Passage shown:
======

Perhaps I am influenced by the amount of trauma my vaguely recalled wandering caused my parents. My dad threatened more than once to get a leash for me _before_ the asthetically pleasing harnessess gained popularity.

HTG

Dr. Hfuhruhurr
11-10-2005, 09:58 AM
When I was a kid, my parents were complimented all the time at how well behaved my brother and I were. Little did our fellow patrons realize that we were under threat that we were to behave "or else." We were in such mortal fear of what "or else" was, it's hard to believe that, even today, I don't know what "or else" was.

I'm the same with my kids now. Poor behavior is met with the evil eye at first, then to the shaken finger and a warning and, lastly, the nuclear option (a/k/a one parent collects "to go" boxes all around as the other takes the offending child to the car). I always hated rowdy kids when I was a waiter and when I was a normal (i.e. nonparent) person, so I refuse to inflict screaming, rotten children on my fellow patrons.

It works pretty well. The only time I can think of where we pissed off pretty much everyone around us was when my now-2 year old son was teething and we were trapped in an airplane. He screamed pretty much nonstop the entire flight and, despite all our valiant efforts to quiet him down, we were unsuccessful. When the stewardess came by and asked me if I wanted anything, I simply said, "Cyanide." That brought a chuckle from the people around us at least.

Dr. Hfuhruhurr
11-10-2005, 10:05 AM
You think that's most of'em? Yuck. I hope not, but you may be right.

======

Material supplied:
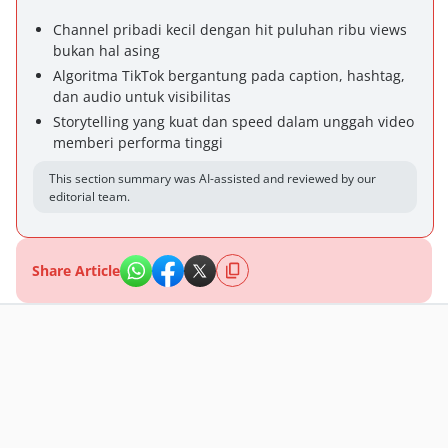
Channel pribadi kecil dengan hit puluhan ribu views
bukan hal asing
Algoritma TikTok bergantung pada caption, hashtag,
dan audio untuk visibilitas
Storytelling yang kuat dan speed dalam unggah video
memberi performa tinggi
This section summary was AI-assisted and reviewed by our
editorial team.
Share Article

======

Your instructions:
In the forum passage, what did the writer tell the stewardess when asked if they wanted anything on the flight?

Exercise output:
"Cyanide."